[Bug] Long text via cat makes the tts engine mumble after a while
Tested on Windows 10 64 bit and Piper 2023.9.9-1 prerelease. A ported cat was used.
When a text has around 6000 characters piper starts mumbling after reading a while. Command used was: $ cat demo.txt | piper -m model.onnx -f demo.wav
Model used was de_DE_thorsten_high.onnx Though i guess it can be tested with other models as well.
Hi,
Seems Coqui TTS seems to have a similar problem: https://github.com/coqui-ai/TTS/issues/2959
After speaking 3 minutes of text the voice starts to stutter or making other noises. Maybe it is a problem with neural voices. Though i don't know what it is that this makes it happen. Some say it might be that the neural system needs faster resetting. Maybe after every sentence. The sound that coqui tts makes sounds like someone having an attack or something. Piper seems to start to mumble and changing speech tempo. Maybe someone could look into it?
Maybe this bug is related to it as well: https://github.com/rhasspy/piper/issues/212
Greetings, Simon
Just tested with latest release 2023.11.14-2. Tested with a long 23:29 minute file. The problem has been fixed or fixed itself in parts. Mumbling/slurring happens randomly from time to time. First time after speaking more than 2 minutes. Happened here with the test file at the following times: 2:10-2:40, 11:59-12:14, 14:33-15:12.
The demo MP3 can be found here: https://cloud.hohenems.at/index.php/s/867FWLXRmwwQzCA
The demo text used is here: https://cloud.hohenems.at/index.php/s/ePpj7bDnzT7J58a
It seems to recover after 20-30 seconds.
Tested with the de_DE-thorsten-high voice.
I am running repeated invocations with de_DE-thorsten-high and about one in 5 times it speaks at double speed - not exactly mumbling, but everything is choppy and average word per minute doubles.

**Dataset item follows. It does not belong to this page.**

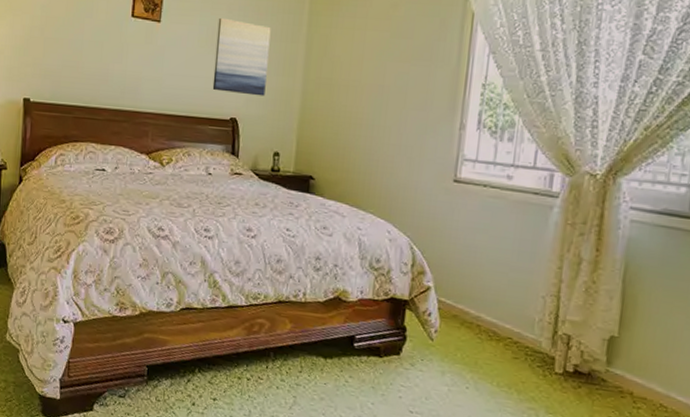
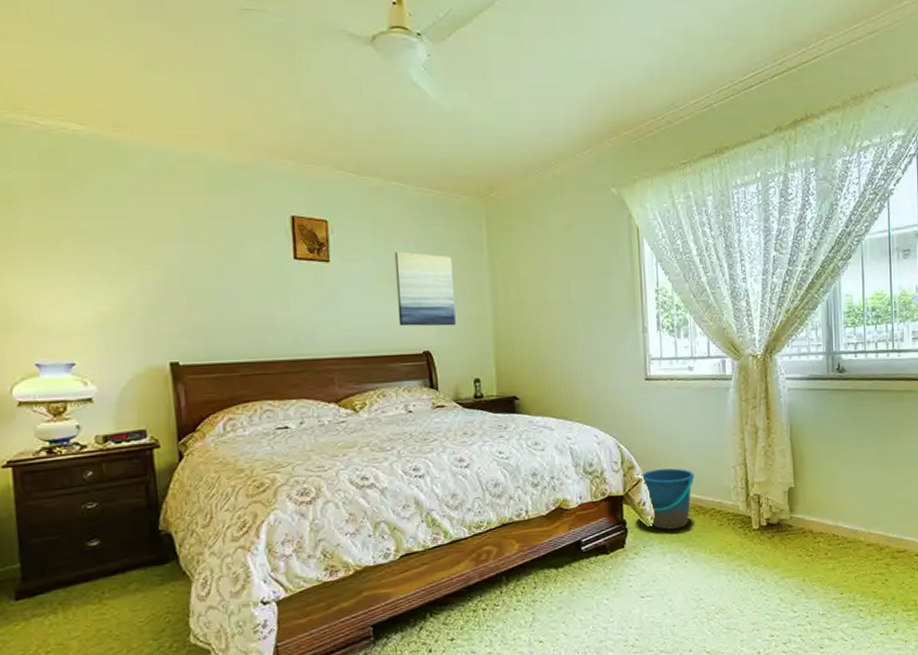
bucket: none [430,280,494,351] -> present [641,468,695,530]

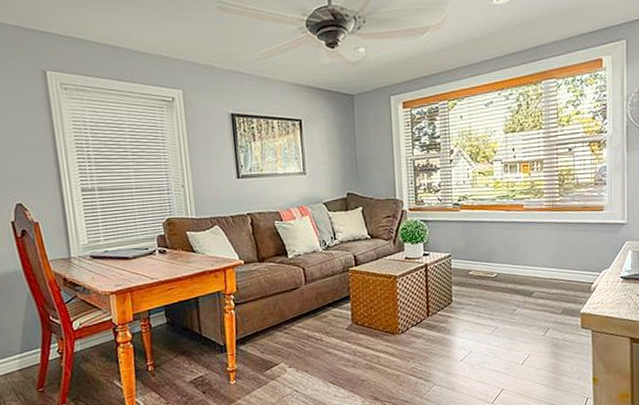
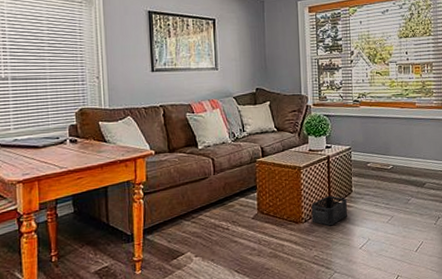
storage bin: none [408,305,448,337] -> present [311,195,348,226]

This is not only triggered by longer texts: It occurs with three sentence texts as well.
I found the issue with other voices, just not as frequently as with Thorsten.
I guess this is not affected by cat input Seems this is resulting from piping raw output into ffmpeg or lame. If i just let it write into wav files directly i don't get any errors. de_DE-mls-medium seems to be affected most. this is a multi speaker model. i used speaker 1. Tested under Windows. Can't currently test on Linux.
Using piper-tts 1.2.0 (installed using pip3), the de_DE-mls-medium model produces unusable, outlandish sounding output in 90% of cases for me. Interestingly enough, the "Rainbow" test sentence from the samples web page always works.
Here is an example output of de_DE-mls-medium, speaker 3, speaking the sentences:
- Dies ist ein Test.
- Der Regenbogen ist ein atmosphärisch-optisches Phänomen, das als kreisbogenförmiges farbiges Lichtband in einer von der Sonne beschienenen Regenwand oder -wolke wahrgenommen wird.
de_DE-mls-medium.Testfiles.zip
Used Linux Mint 21.3 and this command
echo "Dies ist ein Test." | piper -m /home/matthias/.local/share/piper/voices/de_DE-mls-medium.onnx -s 3 --length-scale 1 -f /tmp/jingle.wav
to produce these (I have my voices in ~/.local/share/piper/voices/). Same result when not using --length-scale. Same result (gibberish) when using other speakers.
I don't speak german but can understand some words so i did few tests:
Test 1:
echo "oktoberfest brezel eins zwei polizei guten tag" | piper -m de_DE-mls-medium.onnx -s 3 --length-scale 1 --output-raw | ffplay -f s16le -ar 22050 -i pipe: -autoexit
Test 2:
echo "oktoberfest brezel eins zwei polizei" | piper -m de_DE-mls-medium.onnx -s 3 --length-scale 1 --output-raw | ffplay -f s16le -ar 22050 -i pipe: -autoexit
I ran the test picking random speakers, de_DE-mls-medium need a minimum of few words to work correctly, Test 1 sounds fine while Test 2 sound weird, going down is even worse.
I tested another model, de_DE-thorsten-medium, it work fine even with only one word.
Yeah, it seems the multi-speaker (most versatile) voices don’t work correctly. de_DE-thorsten is always good.